ROANOKE TIMES

                         Roanoke Times
                 Copyright (c) 1995, Landmark Communications, Inc.

DATE: THURSDAY, May 11, 1995                   TAG: 9505110013
SECTION: EDITORIAL                    PAGE: A-19   EDITION: METRO 
SOURCE: CHARLES BILODEAUX
DATELINE:                                 LENGTH: Medium


PEARL JAM

THE LAWSUIT initiated last spring by the rock band Pearl Jam against Ticketmaster has once again brought antitrust laws into the limelight. Time magazine has called the legal battle "Rock 'n' Roll's Holy War."

According to Pearl Jam, Ticketmaster is intending to monopolize the ticket-service industry. In a memorandum filed with the Antitrust Division of the U.S. Department of Justice in May 1994, Pearl Jam asserted that Ticketmaster has a "virtually absolute monopoly on the distribution of tickets to concerts."

According to Rolling Stone magazine, Ticketron, the largest competing ticket service, sold out to Ticketmaster in 1991, after losing millions of dollars a year from 1988 on. Why would Ticketron lose millions of dollars a year, while Ticketmaster turned a profit? Ticketron must have operated less efficiently.

In ticketing, as in any contested market, the companies (or company) that survive will be the ones who best cut costs, find new markets and plan long term. In other words, the survivors will be the ones who make the best business decisions. Understanding this is vital to understanding the "anti-competitive" practices that Pearl Jam's suit hopes to stop.

What are these "anti-competitive" practices? The Rolling Stone article by Neil Strauss and Tom Dunkel provides some examples: "Ticketmaster, it's claimed, keeps ticket sales organized and revenue high. This is often at the expense of fans, however. The service charges that Ticketmaster adds to tickets range from $3 to $6 and can add more than 30 percent to a ticket's face value."

If you believe that having competition from other ticket services would drive down the price of Ticketmaster's fees, you are wrong. Why? Economies of scale. Ticketmaster was able to "monopolize" ticket sales because it was the most efficient in utilizing economies of scale. Its larger network of outlets operates at lower cost per ticket sold than smaller firms could manage. (If not, smaller firms could spring up to sell Pearl Jam's tickets). An antitrust ruling against Ticketmaster would work against the efficiencies that economies of scale allow.
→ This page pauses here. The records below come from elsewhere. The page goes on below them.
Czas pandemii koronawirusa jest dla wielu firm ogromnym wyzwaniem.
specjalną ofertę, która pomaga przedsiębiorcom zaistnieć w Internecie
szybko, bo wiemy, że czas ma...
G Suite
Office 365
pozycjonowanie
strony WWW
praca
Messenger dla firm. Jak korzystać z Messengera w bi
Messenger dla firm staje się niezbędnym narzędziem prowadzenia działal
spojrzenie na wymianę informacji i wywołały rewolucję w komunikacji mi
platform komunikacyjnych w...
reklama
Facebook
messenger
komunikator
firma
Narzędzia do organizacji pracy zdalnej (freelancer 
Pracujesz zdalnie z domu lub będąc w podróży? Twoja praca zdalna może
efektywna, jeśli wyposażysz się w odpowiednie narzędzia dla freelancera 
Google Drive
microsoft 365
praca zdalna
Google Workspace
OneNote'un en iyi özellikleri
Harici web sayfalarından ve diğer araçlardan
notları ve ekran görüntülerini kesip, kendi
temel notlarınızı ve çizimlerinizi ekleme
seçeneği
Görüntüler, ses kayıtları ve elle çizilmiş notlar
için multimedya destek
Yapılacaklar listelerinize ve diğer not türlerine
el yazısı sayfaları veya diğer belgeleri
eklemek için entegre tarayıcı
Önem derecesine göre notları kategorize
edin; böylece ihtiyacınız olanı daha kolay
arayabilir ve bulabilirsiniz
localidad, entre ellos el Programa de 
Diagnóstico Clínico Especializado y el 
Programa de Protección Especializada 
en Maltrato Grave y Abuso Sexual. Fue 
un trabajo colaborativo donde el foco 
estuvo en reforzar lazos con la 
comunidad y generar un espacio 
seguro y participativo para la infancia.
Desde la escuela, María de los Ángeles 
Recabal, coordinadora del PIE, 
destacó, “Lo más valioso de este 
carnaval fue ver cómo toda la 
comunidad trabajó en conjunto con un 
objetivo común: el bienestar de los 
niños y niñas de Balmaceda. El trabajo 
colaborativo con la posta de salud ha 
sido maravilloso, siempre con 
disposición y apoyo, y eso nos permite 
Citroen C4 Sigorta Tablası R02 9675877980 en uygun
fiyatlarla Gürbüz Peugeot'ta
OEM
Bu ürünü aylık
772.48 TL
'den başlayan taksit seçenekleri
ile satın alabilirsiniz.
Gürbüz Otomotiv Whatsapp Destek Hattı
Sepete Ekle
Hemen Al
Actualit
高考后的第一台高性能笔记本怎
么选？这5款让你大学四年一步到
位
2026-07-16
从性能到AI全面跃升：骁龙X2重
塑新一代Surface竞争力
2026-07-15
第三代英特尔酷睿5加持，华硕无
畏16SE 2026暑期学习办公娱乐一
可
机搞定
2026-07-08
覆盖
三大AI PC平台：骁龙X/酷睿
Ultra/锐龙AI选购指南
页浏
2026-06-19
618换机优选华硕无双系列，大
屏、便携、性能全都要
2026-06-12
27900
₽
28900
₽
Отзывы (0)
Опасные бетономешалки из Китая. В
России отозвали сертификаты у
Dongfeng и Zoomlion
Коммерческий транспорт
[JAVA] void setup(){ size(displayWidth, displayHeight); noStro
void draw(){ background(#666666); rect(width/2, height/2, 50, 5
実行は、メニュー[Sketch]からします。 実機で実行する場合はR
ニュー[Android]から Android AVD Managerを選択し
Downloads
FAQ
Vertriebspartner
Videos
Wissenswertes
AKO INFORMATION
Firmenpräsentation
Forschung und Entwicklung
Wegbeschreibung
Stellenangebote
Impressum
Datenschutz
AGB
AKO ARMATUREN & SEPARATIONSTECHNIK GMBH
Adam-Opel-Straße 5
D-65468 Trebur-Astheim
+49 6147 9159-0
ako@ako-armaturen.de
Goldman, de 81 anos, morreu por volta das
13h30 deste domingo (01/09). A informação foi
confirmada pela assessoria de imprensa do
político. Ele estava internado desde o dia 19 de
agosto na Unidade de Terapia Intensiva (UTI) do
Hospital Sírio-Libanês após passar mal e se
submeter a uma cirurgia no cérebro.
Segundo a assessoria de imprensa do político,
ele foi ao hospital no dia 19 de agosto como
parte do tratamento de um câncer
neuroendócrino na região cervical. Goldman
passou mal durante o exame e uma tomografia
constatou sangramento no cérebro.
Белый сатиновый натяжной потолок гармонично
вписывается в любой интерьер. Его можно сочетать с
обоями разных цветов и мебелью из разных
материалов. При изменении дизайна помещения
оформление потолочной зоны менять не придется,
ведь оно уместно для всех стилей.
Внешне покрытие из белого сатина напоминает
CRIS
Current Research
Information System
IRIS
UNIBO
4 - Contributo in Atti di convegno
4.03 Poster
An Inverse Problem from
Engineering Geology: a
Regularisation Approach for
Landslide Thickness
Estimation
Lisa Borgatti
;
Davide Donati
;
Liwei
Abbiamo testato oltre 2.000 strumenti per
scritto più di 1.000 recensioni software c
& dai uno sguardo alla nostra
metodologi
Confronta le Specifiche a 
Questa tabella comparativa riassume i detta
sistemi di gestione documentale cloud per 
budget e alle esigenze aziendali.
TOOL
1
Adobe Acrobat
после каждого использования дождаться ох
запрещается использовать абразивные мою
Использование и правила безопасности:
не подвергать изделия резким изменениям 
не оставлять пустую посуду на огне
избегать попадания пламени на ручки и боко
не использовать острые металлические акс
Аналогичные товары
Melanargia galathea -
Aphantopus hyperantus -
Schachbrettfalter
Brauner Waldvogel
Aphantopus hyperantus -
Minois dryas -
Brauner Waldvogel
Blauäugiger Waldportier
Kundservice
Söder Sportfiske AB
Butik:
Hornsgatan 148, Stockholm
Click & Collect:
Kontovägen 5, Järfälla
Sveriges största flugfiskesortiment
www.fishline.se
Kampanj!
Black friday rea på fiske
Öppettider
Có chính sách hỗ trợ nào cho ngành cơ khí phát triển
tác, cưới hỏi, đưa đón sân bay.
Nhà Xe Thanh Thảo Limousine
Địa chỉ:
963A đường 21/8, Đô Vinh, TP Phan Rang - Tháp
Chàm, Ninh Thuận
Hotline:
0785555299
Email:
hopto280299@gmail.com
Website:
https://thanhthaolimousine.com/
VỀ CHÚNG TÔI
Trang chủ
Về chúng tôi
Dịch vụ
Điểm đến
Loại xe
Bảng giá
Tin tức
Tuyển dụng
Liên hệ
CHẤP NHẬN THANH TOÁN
Antitrust laws are at war with economic reality. The only way Ticketmaster could have allowed the "little guys" to remain in business would have been to raise its fees to match the inefficiencies of these "little guys." Such price fixing is no favor to consumers, and is also illegal in the screwy world of antitrust.

So what were Ticketmaster's options? Keep prices artificially high and be sued under antitrust statutes for "price fixing," or make use of economies of scale and be sued under those same antitrust laws for "intending to monopolize."

Consider what will happen if antitrust law is used to break up Ticketmaster. Remember that Ticketmaster's largest competitor (the one with the largest economies of scale) was losing millions of dollars a year trying to compete. What does this mean? Millions of dollars a year in extra fees will have to be paid to compensate for the inefficiencies of lack of scale. It is no coincidence that Ticketron finally gave up and sold its remaining assets to Ticketmaster in 1991. It is also significant that no potential competitor has stepped forward since the suit began, saying that it could do a better job than Ticketmaster.

Pearl Jam wants to use Ticketmaster's service while dictating to Ticketmaster what fees the company can receive, despite the fact that Ticketmaster makes its profit by decreasing the cost of tickets relevant to individual ticket buyers.

What can Pearl Jam do to keep the tickets cheap? They could take a lesson from the giant Lollapalooza tour, and lower their own base ticket price. That tour had six bands, an average ticket price of only $25, and it still made money during a recession. How? By not playing expensive venues. It was a tour of fairgrounds, where facilities, and correspondingly venue fees, were modest. Even if Pearl Jam takes along an opening act, it is unlikely that they would have more than one-third the number of musicians of Lollapalooza, so the gate will not have to split as many ways.

Pearl Jam does have alternatives to making an arena tour and using Ticketmaster's service. They have exercised one of them by not touring. If they truly want to provide a show at a low cost to their fans, they have options there, too. It is in both Ticketmaster's and Pearl Jam's best interest to realize exactly what they do for each other. Ticketmaster could not exist without entertainers, and Pearl Jam (and fans and venue managers) are better served by Ticketmaster than by anyone else who has appeared. It remains to be seen whether Pearl Jam will learn this before their fans desert them for bands that do tour.

Charles Bilodeaux, a free-lance writer from Winter Park, Fla., wrote the essay from which this is taken for the May edition of The Freeman.